1.2.4. Des tensions aux tentations

Ce rapide survol, très elliptique dans ses trois étapes artificiellement isolées (1909,1943, 1975), peut aider à comprendre quelles tensions l'histoire a tissées dans les rapports entre les différentes composantes de ce secteur, entre ses représentations et ses idéologies successives, entre ses principaux acteurs.

L'alliance des premiers pédopsychiatres et de l'Instruction publique invente ce détour ségrégatif nommé enseignement spécial qui heurte les idéaux démocratiques des enseignants qui ne l'investissent pas. Une tension s'élabore autour du projet même de l'Education Spécialisée : comment concilier besoins spécifiques et commune citoyenneté ? Ce débat nourrit quotidiennement les acteurs des institutions médico-éducatives qui vivent cette position paradoxale de vouloir incarner des valeurs humanistes et universelles dans des lieux de ségrégation, voire de relégation. Et si, se prennent-ils à rêver, ces lieux à part devenaient des espaces protégés où serait possible une reprise communautaire des liens d'humanité que la compétition sociale au dehors a risqué de rompre...

La diabolisation des instituteurs, dans une période encore honteuse de notre histoire, permet autour des figures du pédopsychiatre et de l'éducateur spécialisé de développer un dispositif institutionnel de réadaptation de l'Enfance Inadaptée. Ce champ nouveau de pratiques sociales, encore vivace aujourd'hui, articule de façon complexe initiative privée et contrôle public, soin éducatif et thérapie, générant des tensions autour d'introuvables identités professionnelles : peut-on définir des compétences, des techniques, des outils propres au champ des pratiques médico-éducatives ou doit-on se contenter pour des inadaptés, d'adapter maladroitement le contre-transfert du thérapeute, les pédagogies actives de l'école dissidente et les techniques d'animation des mouvements de jeunesse ? Et si, dépossédé de techniques, que de multiples querelles institutionnelles ont fétichisées et dont chacun constate quotidiennement les limites, on regardait seulement cet enfant que l'on prétend accueillir, pour reconstruire avec lui une relation vraie, que chacun dans sa spécificité professionnelle pourrait, comme il le veut, comme il le peut, habiter...

Au prix sans doute de la marginalisation des psychiatres dans le champ médico-éducatif, un vaste mouvement en faveur de l'intégration des enfants handicapés se développe, reconnaissant peu à peu leurs besoins spécifiques dans l'école, dans la famille, dans les institutions de loisirs et culturelles.
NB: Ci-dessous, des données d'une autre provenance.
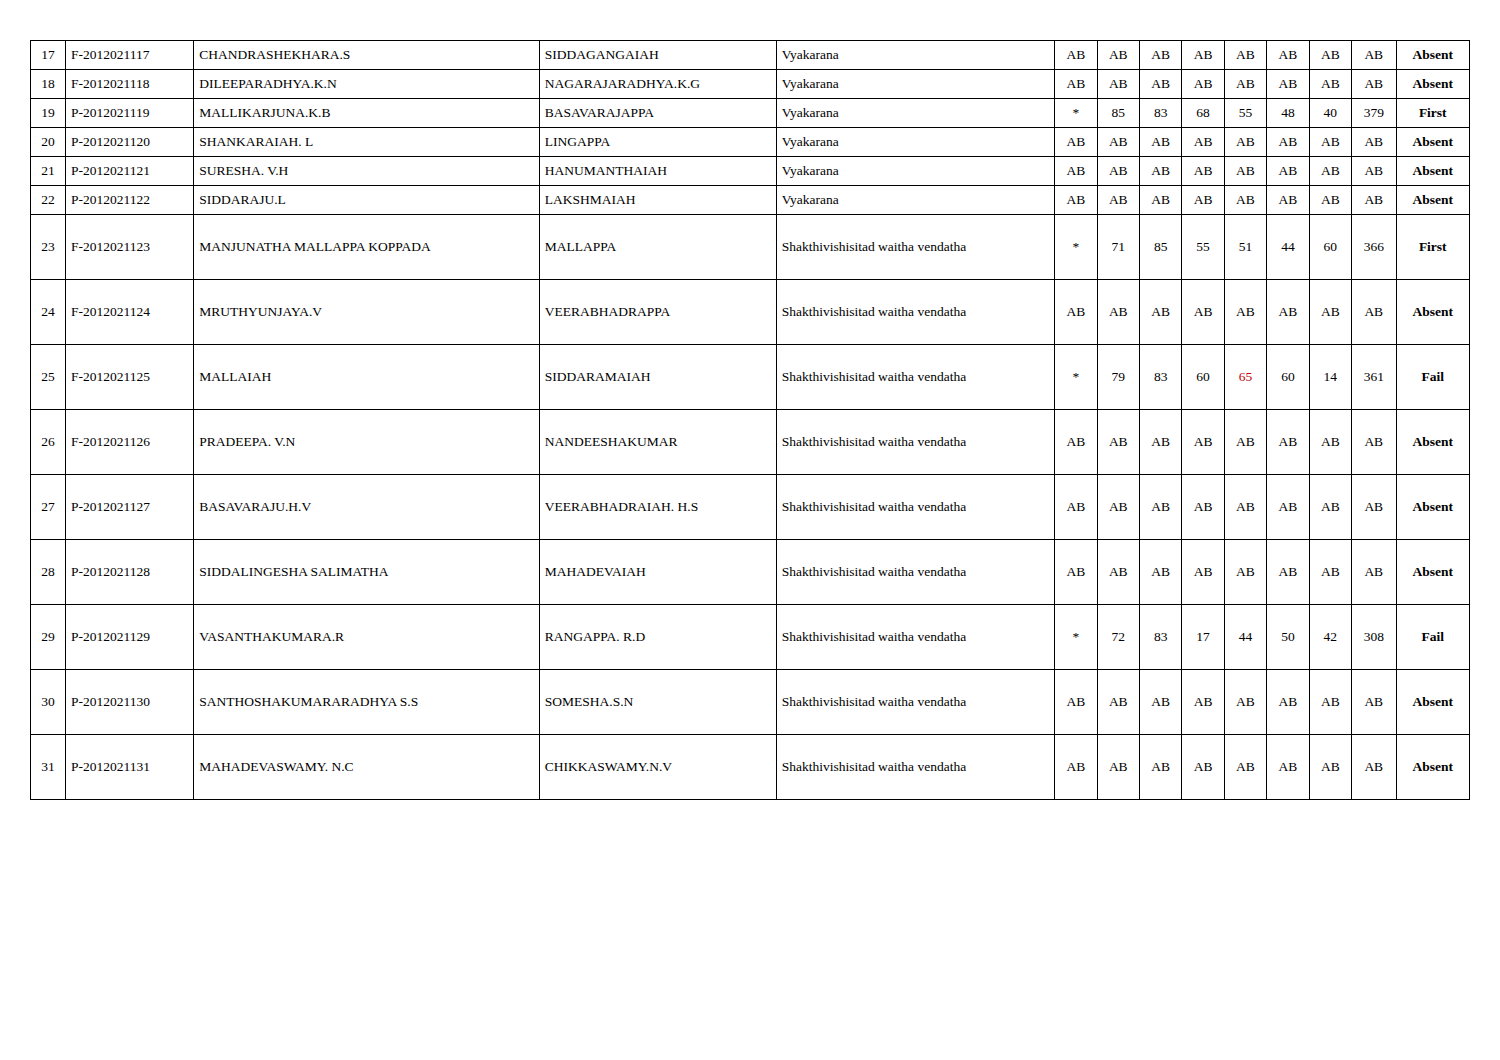| 17 | F-2012021117 | CHANDRASHEKHARA.S | SIDDAGANGAIAH | Vyakarana | AB | AB | AB | AB | AB | AB | AB | AB | Absent |
| 18 | F-2012021118 | DILEEPARADHYA.K.N | NAGARAJARADHYA.K.G | Vyakarana | AB | AB | AB | AB | AB | AB | AB | AB | Absent |
| 19 | P-2012021119 | MALLIKARJUNA.K.B | BASAVARAJAPPA | Vyakarana | * | 85 | 83 | 68 | 55 | 48 | 40 | 379 | First |
| 20 | P-2012021120 | SHANKARAIAH. L | LINGAPPA | Vyakarana | AB | AB | AB | AB | AB | AB | AB | AB | Absent |
| 21 | P-2012021121 | SURESHA. V.H | HANUMANTHAIAH | Vyakarana | AB | AB | AB | AB | AB | AB | AB | AB | Absent |
| 22 | P-2012021122 | SIDDARAJU.L | LAKSHMAIAH | Vyakarana | AB | AB | AB | AB | AB | AB | AB | AB | Absent |
| 23 | F-2012021123 | MANJUNATHA MALLAPPA KOPPADA | MALLAPPA | Shakthivishisitad waitha vendatha | * | 71 | 85 | 55 | 51 | 44 | 60 | 366 | First |
| 24 | F-2012021124 | MRUTHYUNJAYA.V | VEERABHADRAPPA | Shakthivishisitad waitha vendatha | AB | AB | AB | AB | AB | AB | AB | AB | Absent |
| 25 | F-2012021125 | MALLAIAH | SIDDARAMAIAH | Shakthivishisitad waitha vendatha | * | 79 | 83 | 60 | 65 | 60 | 14 | 361 | Fail |
| 26 | F-2012021126 | PRADEEPA. V.N | NANDEESHAKUMAR | Shakthivishisitad waitha vendatha | AB | AB | AB | AB | AB | AB | AB | AB | Absent |
| 27 | P-2012021127 | BASAVARAJU.H.V | VEERABHADRAIAH. H.S | Shakthivishisitad waitha vendatha | AB | AB | AB | AB | AB | AB | AB | AB | Absent |
| 28 | P-2012021128 | SIDDALINGESHA SALIMATHA | MAHADEVAIAH | Shakthivishisitad waitha vendatha | AB | AB | AB | AB | AB | AB | AB | AB | Absent |
| 29 | P-2012021129 | VASANTHAKUMARA.R | RANGAPPA. R.D | Shakthivishisitad waitha vendatha | * | 72 | 83 | 17 | 44 | 50 | 42 | 308 | Fail |
| 30 | P-2012021130 | SANTHOSHAKUMARARADHYA S.S | SOMESHA.S.N | Shakthivishisitad waitha vendatha | AB | AB | AB | AB | AB | AB | AB | AB | Absent |
| 31 | P-2012021131 | MAHADEVASWAMY. N.C | CHIKKASWAMY.N.V | Shakthivishisitad waitha vendatha | AB | AB | AB | AB | AB | AB | AB | AB | Absent |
Une tension envahit les établissements médico-éducatifs : a-t-on encore besoin d'eux, représentant le détour ségrégatif, aujourd'hui vilipendé, de leurs savoir-faire ou simplement de leur bonne volonté ? Mais, rêvent certains enseignants, n'est-ce pas là, fort de la connaissance lentement acquise de ces enfants particuliers, l'occasion de réinvestir une professionnalité de l'Ecole ordinaire et d'offrir aux élèves des repères scolaires solides et authentiques qui feront d'eux de vrais écoliers, de vrais travailleurs et de vrais citoyens ...

Témoignant des tensions socio-historiques qui ont peu à peu structuré les secteurs successifs de l'enseignement spécial, de l'enfance inadaptée, puis de l'aide aux enfants handicapés, ces trois tentations, d'un repli communautaire, d'une centration sur la relation et d'une normalisation scolaire, contribuent à structurer aujourd'hui les pratiques des enseignants en EME. C'est cela que nous allons chercher à mieux cerner.